Who are your favorite contemporary writers?
In regards to my favorite contemporary writers, I have to say, I’m going to plead the fifth—most of my favorite writers in today’s field (in regards to poetry, anyhow) are my friends, classmates, or mentors, and maybe I’m alone in this thinking, but rattling off a list of my talented buddies seems just unbearable. If I’m being honest, also, I’d have to say that lately I’ve been really invested in reading writers from other eras—a lot of dead British dudes and overlooked American women who are either part of (or should be part of) that oft-maligned and obliquely dismissed institution of indoctrination known as, ‘the canon.’ I just read a book of Emerson essays that made me want to turn cartwheels, and in revisiting Coleridge and Sexton, I’m finding my writing pushed in new and exciting directions. All this aside, if a person who doesn’t know a whole lot about poetry asks me who to read, I usually jump to mention Olds and Siken, sometimes Forche. I find the line those authors walk between the personal and political, cinematic and understated, is really inviting to a reader who might not be experienced with poetry as a modern art form.

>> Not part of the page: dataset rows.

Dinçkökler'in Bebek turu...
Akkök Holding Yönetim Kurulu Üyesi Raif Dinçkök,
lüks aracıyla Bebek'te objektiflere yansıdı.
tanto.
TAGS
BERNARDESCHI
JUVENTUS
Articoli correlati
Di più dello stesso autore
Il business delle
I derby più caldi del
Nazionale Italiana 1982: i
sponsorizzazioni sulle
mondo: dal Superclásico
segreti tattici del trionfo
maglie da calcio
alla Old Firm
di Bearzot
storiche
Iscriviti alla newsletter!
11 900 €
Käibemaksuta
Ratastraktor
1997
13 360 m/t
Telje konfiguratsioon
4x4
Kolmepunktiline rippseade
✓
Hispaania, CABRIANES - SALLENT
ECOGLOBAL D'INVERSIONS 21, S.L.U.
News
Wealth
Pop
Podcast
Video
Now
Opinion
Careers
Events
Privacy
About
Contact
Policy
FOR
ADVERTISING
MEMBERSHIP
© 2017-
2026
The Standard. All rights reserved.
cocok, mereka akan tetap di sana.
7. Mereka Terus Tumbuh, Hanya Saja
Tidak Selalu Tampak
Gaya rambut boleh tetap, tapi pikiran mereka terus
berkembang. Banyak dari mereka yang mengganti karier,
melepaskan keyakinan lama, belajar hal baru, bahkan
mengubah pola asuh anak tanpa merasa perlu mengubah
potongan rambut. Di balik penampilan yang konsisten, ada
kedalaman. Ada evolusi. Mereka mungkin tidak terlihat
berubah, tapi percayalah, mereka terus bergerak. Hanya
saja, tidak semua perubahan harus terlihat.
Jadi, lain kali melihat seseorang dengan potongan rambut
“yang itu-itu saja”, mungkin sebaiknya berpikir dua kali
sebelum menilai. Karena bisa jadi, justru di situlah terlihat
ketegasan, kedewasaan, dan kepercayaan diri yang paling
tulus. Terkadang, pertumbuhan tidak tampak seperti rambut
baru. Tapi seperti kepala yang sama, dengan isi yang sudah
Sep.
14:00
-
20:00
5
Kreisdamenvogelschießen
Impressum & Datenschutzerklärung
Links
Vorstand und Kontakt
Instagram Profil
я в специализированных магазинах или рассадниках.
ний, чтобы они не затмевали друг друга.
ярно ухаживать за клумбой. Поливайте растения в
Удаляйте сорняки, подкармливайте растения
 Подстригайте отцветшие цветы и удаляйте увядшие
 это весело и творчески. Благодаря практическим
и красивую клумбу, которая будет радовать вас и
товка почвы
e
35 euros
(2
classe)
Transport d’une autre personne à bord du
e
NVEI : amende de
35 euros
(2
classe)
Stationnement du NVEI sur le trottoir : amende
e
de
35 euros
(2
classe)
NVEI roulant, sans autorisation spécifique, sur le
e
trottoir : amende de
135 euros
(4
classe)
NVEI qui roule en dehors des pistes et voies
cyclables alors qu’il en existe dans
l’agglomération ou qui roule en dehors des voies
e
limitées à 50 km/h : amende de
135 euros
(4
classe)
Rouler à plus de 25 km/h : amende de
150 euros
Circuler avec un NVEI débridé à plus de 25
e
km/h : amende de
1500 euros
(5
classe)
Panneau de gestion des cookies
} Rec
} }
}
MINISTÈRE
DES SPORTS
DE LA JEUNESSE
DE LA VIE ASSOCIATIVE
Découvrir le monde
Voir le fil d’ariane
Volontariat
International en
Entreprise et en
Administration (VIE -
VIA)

Are there any AWP panelists that you think are “must sees” for any AWP goer?
Regarding AWP and panelists—I think the best AWP panel I’ve seen so far was a panel on writing through grief that was put together in Los Angeles. I’m usually all over Twitter at big conferences, and it was kind of a joke with my MFA cohort, because the things Richard Hoffman said at that panel were so incredible, I think his quotes were my entire feed for like 2 days. I had just started work on a grief-related manuscript and it was really exciting and important to get such a wealth of new insights and memorable words of encouragement. So yeah, I’m loathe to fanboy, but I think I’ll probably go see anything Hoffman was involved in, from now on.